Slowly, they nodded.

"Be careful of the other one," she said. "He has a temper."

"Damn right I do."

Then, before anyone could change their mind, she ran from the rescue craft and vanished in the bush like an extinguished spark. The hover lights switched off and the craft began rising into the sky.

"Stay off the com," Rugard told the pilots. "If you need to talk, you can chat with me."

Raven looked up at the hover's shadow wheeling away across the stars, and gulped. I'm trying to lose my way, she'd once told Daniel. It had seemed like a clever line at the time. Now it was simply true.

Then she walked back down the ridge to find her way with the man she loved.

The hover swung out over a glittering sea and followed a road of moonlight. The illumination was so bright they could see the dark pattern of huge reefs below, the water sparkling with luminescence.

"Where are we going?" Ico asked.

"To a recovery ship offshore," the pilot replied.

"No we're not," said Rugard. He tapped the pilot's shoulder with the gun. "Set a course for Jakarta. There's a lot of islands in Indonesia a man can get lost in."

"They'll be suspicious if we turn off course," the pilot warned.

"Then go down to wave level and get off their fucking radar, you moron." He grinned. "This is your captain speaking."

They descended to skim the sea surface as they flew north, spray speckling the hover canopy. Rugard sat back more easily, the knife in one hand and the gun in the other. He'd done it! He was getting back! He'd slipped out of the toughest cage they'd devised for him yet, and he had a lot of plans to make up for lost time. "See how easy life is when you just take what you want?" he told Ico. "And after that little spell of Purgatory, I've got a lot of taking to do. A lot of taking, indeed!"

"You're a moral-impaired, aren't you?" the pilot accused.

"I am the fucking face of pure evil, my friend! Your worst nightmare, sitting just one row behind you!

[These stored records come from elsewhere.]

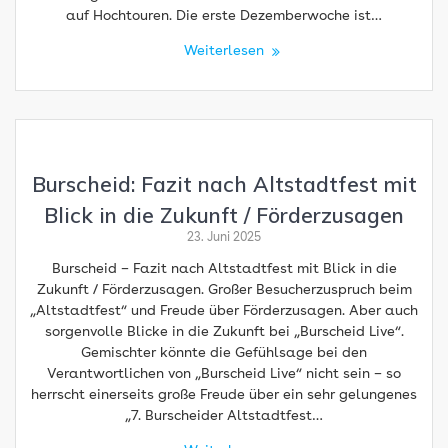
auf Hochtouren. Die erste Dezemberwoche ist…
Weiterlesen
Burscheid: Fazit nach Altstadtfest mit
Blick in die Zukunft / Förderzusagen
23. Juni 2025
Burscheid – Fazit nach Altstadtfest mit Blick in die
Zukunft / Förderzusagen. Großer Besucherzuspruch beim
„Altstadtfest“ und Freude über Förderzusagen. Aber auch
sorgenvolle Blicke in die Zukunft bei „Burscheid Live“.
Gemischter könnte die Gefühlsage bei den
Verantwortlichen von „Burscheid Live“ nicht sein – so
herrscht einerseits große Freude über ein sehr gelungenes
„7. Burscheider Altstadtfest…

That's why I say, and you do!"

"You got that right." The pilot's hand had drifted to an armrest console. Now a finger extended, and before Ico could open his mouth to ask why, there was a bang, a howling hiss, and Rugard was gone.

Ico was stunned, slammed aside so hard that the wind had been knocked out of him. Rugard Sloan and his flight chair had been shot out of the aircraft with a small explosion, moist tropic air now roaring into the emptiness where the convict had sat a moment before. Later, much later, Ico would remember he'd heard a trailing scream. But maybe that was just his imagination.

Certainly there was an impressive splash where the convict hit the ocean, twenty miles from the Australian coast.

The hover canopy snapped back down and the shriek of wind was shut out. They banked. "Some of the biggest sharks in the world down there," the pilot commented. "Of course he might never come conscious enough to notice, since his chute didn't have time to deploy."

Ico sat as if made of stone, his arm bruised from where the adjacent chair had erupted upward. The emptiness of the space it had occupied felt like an abyss.

"These Q-180s all have ejection seats," the co-pilot added. "Of course, a smart boy like you probably knew that, didn't you?"

Ico opened his mouth but could say nothing. His bowels felt like water. He was waiting to be fired out into space. Had Raven known?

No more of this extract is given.